As the article says "Not that FP32 performance is the end-all and be-all metric " we won't know until it comes out for sure on its performance. Point being that the 2080 Ti delivers 14.2 TFLOPS vs the 3070's 20.31 TFLOPS yet based on UserBenchmark data the 2080 Ti eeks out a 4% real world performance lead in games over the 3070 and a 14% lead in synthetic benchmarks. (not counting raytracing)
While I would generally agree, that's mostly just the case across different generations of architectures, where the amount of potential compute performance could mean wildly different things for actual gaming performance. Within a generation of hardware though, the TFlops should usually be a lot more meaningful, especially since these are using the same chips as certain desktop parts, just at significantly lower clocks. If that "up to 15.3 TFlops" number pans out, that would make it slower that a "16+ Tflop" 3060 Ti, and due to the limitations of laptop cooling, many notebooks utilizing it might not even manage that.

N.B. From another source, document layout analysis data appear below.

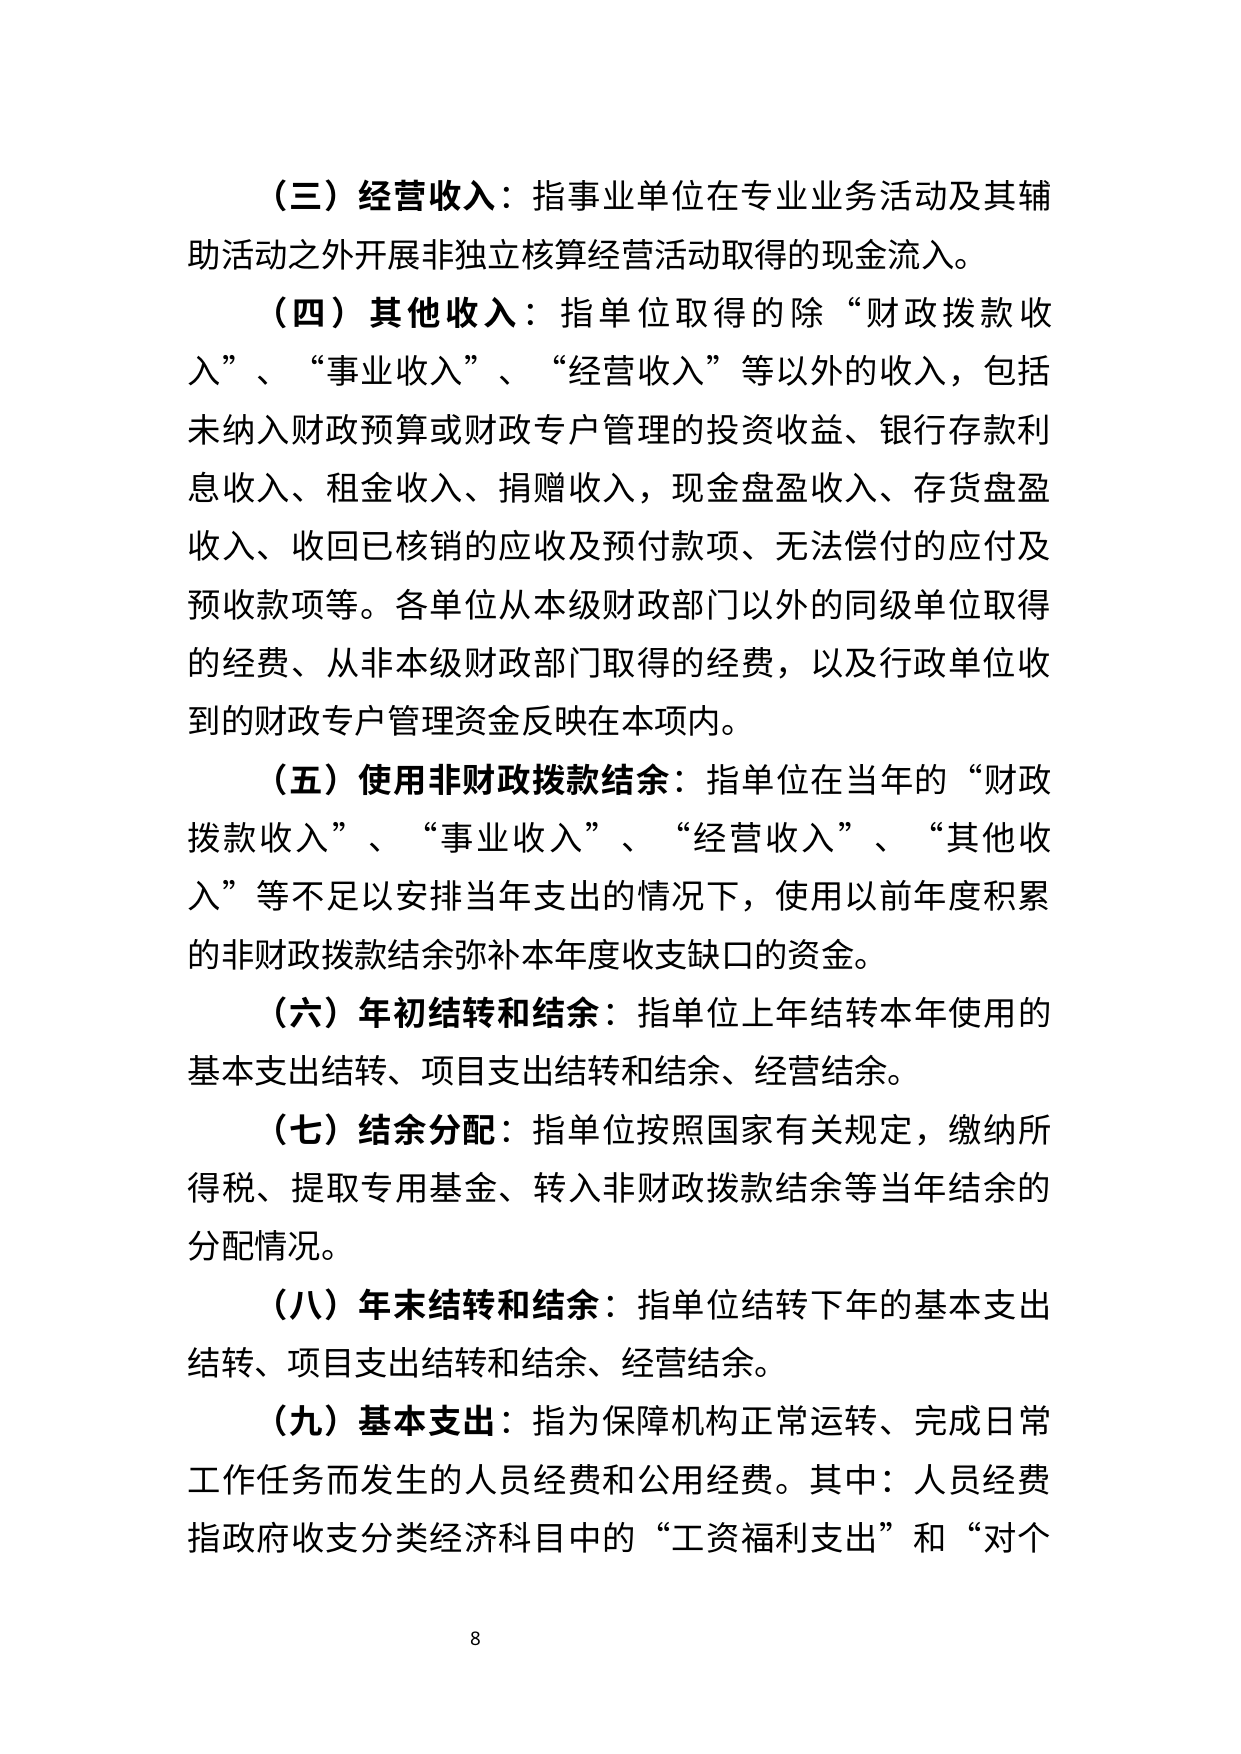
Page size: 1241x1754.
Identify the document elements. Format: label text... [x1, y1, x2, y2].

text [187, 1387, 1053, 1562]
text （六）年初结转和结余：指单位上年结转本年使用的基本支出结转、项目支出结转和结余、经营结余。 [187, 979, 1053, 1095]
text （七）结余分配：指单位按照国家有关规定，缴纳所得税、提取专用基金、转入非财政拨款结余等当年结余的分配情况。 [187, 1095, 1053, 1270]
text （四）其他收入：指单位取得的除“财政拨款收入”、“事业收入”、“经营收入”等以外的收入，包括未纳入财政预算或财政专户管理的投资收益、银行存款利息收入、租金收入、捐赠收入，现金盘盈收入、存货盘盈收入、收回已核销的应收及预付款项、无法偿付的应付及预收款项等。各单位从本级财政部门以外的同级单位取得的经费、从非本级财政部门取得的经费，以及行政单位收到的财政专户管理资金反映在本项内。 [187, 279, 1053, 745]
text （五）使用非财政拨款结余：指单位在当年的“财政拨款收入”、“事业收入”、“经营收入”、“其他收入”等不足以安排当年支出的情况下，使用以前年度积累的非财政拨款结余弥补本年度收支缺口的资金。 [187, 745, 1053, 979]
text （三）经营收入：指事业单位在专业业务活动及其辅助活动之外开展非独立核算经营活动取得的现金流入。 [187, 162, 1053, 279]
text （八）年末结转和结余：指单位结转下年的基本支出结转、项目支出结转和结余、经营结余。 [187, 1270, 1053, 1387]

And that kind of performance makes sense. Based on the specs rumored here, the "3080 Max-Q" will be utilizing the same graphics chip and memory configuration as a 3070, but with a little over 4% more cores enabled. However, its nearly 30% lower boost clocks (and 50% lower base clocks), combined with almost 15% lower memory clocks means it won't be coming close to a 3070. At best, it will probably be close to 25% slower than a 3070 in games limited by graphics performance, and slightly slower than a 3060 Ti, assuming it can even reliably maintain those boost clocks for extended periods.